Search code examples
sqlsql-server-2005search-engine

SQL Keyword search algorithm: This SQL does a sequential search, how to do an indexed search?


We have three tables to hold our products and keywords:

Product {int ID, string name, ...}
ProductKeyword {int productID, int keywordID}
Keyword {int ID, string keyword}

This SQL code returns the most relevant products to the least relevant products having keywords like the users search criteria. searchWordTable is a table of search words. @keywordCount is a count of the search words. This returns all the products having one or more keywords, ordered by the quantity of keywords found for each product.

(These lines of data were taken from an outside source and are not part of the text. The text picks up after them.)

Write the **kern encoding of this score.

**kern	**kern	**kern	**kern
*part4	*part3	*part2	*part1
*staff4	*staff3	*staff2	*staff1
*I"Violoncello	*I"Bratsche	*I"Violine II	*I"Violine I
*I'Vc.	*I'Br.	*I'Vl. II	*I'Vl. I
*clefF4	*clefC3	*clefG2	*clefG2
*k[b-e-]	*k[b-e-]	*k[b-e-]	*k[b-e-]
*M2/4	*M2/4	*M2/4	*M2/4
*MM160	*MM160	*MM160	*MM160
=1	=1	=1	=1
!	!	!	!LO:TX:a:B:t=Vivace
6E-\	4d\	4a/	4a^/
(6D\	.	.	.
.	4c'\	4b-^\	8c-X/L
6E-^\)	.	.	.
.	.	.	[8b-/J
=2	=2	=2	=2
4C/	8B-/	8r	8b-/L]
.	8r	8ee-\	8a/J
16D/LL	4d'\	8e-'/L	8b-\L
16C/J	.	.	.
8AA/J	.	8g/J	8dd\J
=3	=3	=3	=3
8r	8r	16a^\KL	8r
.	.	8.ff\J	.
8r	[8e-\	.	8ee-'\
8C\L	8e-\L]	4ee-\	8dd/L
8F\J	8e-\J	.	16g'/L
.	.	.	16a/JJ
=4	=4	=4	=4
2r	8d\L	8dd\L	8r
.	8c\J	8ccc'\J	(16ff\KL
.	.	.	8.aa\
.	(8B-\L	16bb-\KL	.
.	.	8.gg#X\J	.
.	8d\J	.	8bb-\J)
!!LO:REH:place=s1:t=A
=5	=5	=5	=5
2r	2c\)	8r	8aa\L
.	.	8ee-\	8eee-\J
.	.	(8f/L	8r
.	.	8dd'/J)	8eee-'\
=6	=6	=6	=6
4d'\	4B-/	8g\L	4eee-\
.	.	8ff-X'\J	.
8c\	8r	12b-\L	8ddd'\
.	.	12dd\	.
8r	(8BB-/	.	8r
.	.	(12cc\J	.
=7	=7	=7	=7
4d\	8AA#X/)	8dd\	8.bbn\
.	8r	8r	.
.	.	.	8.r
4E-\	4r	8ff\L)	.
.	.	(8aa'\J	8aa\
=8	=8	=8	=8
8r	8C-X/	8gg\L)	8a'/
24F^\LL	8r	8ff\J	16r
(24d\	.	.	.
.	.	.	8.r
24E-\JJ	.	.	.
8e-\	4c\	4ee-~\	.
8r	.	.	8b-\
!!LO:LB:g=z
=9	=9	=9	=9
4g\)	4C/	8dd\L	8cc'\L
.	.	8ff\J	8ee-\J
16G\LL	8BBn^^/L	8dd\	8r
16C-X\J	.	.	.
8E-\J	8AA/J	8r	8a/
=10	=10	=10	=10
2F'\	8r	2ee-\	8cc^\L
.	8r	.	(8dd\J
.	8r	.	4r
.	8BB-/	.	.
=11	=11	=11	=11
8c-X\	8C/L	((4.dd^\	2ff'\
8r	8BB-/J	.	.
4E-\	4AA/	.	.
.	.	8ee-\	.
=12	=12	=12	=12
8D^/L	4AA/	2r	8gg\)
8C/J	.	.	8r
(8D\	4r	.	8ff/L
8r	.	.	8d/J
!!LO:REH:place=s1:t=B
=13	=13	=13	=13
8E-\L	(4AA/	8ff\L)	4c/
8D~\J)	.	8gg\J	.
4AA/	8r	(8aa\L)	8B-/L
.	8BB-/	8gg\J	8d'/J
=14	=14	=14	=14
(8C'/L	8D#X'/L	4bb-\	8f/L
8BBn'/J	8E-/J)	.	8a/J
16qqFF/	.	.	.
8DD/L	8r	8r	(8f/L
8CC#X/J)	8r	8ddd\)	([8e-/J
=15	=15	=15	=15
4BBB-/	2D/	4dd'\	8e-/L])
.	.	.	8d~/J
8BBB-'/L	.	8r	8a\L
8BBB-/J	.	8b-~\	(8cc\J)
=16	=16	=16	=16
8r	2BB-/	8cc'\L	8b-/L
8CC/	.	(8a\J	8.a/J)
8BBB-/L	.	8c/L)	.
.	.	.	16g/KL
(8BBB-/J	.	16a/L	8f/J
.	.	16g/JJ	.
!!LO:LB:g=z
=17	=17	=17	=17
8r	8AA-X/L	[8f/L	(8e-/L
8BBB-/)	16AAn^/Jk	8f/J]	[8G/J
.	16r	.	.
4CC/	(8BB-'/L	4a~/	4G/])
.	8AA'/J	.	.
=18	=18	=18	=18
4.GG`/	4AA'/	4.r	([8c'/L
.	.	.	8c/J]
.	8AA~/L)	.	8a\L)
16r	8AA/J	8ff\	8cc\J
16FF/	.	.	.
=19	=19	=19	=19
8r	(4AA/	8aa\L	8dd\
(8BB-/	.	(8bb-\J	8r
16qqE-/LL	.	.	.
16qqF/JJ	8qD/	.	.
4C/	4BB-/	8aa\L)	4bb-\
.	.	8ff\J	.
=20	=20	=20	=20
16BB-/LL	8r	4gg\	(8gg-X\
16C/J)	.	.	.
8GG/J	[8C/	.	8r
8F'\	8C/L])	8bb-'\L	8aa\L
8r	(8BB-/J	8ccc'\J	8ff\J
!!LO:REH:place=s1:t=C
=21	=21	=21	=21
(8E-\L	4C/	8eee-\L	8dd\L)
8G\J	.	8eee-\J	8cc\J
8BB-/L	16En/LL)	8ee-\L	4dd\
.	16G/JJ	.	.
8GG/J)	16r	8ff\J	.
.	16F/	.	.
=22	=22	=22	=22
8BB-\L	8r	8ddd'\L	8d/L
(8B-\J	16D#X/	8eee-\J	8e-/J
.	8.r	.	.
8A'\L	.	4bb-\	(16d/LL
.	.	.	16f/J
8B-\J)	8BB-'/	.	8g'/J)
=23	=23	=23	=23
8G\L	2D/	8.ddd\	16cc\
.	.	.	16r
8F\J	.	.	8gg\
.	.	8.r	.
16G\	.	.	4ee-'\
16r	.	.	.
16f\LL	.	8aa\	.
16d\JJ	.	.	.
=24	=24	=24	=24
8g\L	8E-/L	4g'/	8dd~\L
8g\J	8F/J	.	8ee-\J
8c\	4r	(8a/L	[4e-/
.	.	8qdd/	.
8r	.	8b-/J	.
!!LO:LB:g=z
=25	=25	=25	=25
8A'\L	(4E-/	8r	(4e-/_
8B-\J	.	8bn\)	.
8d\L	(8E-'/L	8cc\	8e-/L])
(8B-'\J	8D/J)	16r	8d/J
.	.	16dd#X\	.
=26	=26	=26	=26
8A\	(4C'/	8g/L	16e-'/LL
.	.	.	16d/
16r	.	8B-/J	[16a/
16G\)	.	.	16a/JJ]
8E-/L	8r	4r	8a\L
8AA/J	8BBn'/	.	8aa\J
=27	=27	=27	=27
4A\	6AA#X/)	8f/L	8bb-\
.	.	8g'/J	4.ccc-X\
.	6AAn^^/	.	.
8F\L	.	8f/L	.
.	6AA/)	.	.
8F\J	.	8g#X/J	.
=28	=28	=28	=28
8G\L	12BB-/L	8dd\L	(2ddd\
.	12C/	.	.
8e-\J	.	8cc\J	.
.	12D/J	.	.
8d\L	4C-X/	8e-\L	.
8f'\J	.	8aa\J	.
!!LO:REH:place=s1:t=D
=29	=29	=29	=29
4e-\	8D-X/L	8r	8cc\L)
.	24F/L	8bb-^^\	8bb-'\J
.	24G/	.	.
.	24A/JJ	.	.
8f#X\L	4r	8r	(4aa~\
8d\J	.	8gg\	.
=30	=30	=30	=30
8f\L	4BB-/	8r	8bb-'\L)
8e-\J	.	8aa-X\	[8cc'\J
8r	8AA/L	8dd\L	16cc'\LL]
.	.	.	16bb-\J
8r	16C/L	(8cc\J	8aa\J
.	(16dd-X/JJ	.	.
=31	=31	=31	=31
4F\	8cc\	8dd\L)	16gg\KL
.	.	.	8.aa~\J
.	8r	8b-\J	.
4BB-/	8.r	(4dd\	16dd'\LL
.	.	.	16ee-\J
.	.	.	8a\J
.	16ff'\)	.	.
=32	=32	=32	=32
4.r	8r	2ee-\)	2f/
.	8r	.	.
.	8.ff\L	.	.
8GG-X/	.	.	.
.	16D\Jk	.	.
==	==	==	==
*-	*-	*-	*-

select productid, productname, count(*) * 1 / @keywordCount as percentRelevant
from (select keyword, productid, productname
      from   product
             join productkeyword on ... 
             join keyword on ...
             join searchWordTable on searchwordtable.keyword like 
                  '%' + keyword.keyword + '%') K -- like join aweful
group by productid, productname
order by percentRelevant desc -- Most relevant first

The problem is this is a sequential search comparing every keyword we have. It's not bad, but searches can take a minute with a million records.

How could I rewrite the query to not use like, hopefully use an indexed search, and get similar results? They use like to get partial matches, e.g., 'bone' in 'boneless'.

Links to better SQL algorithms would surely be appreciated.


Solution

  • Like is killing you, especially with that leading wildcard which completely removes any indexes the columns may have.

    You should look into using SQL Server's full-text indexing. contains will probably be much faster and is far more powerful for partial matches of the nature you appear to be doing.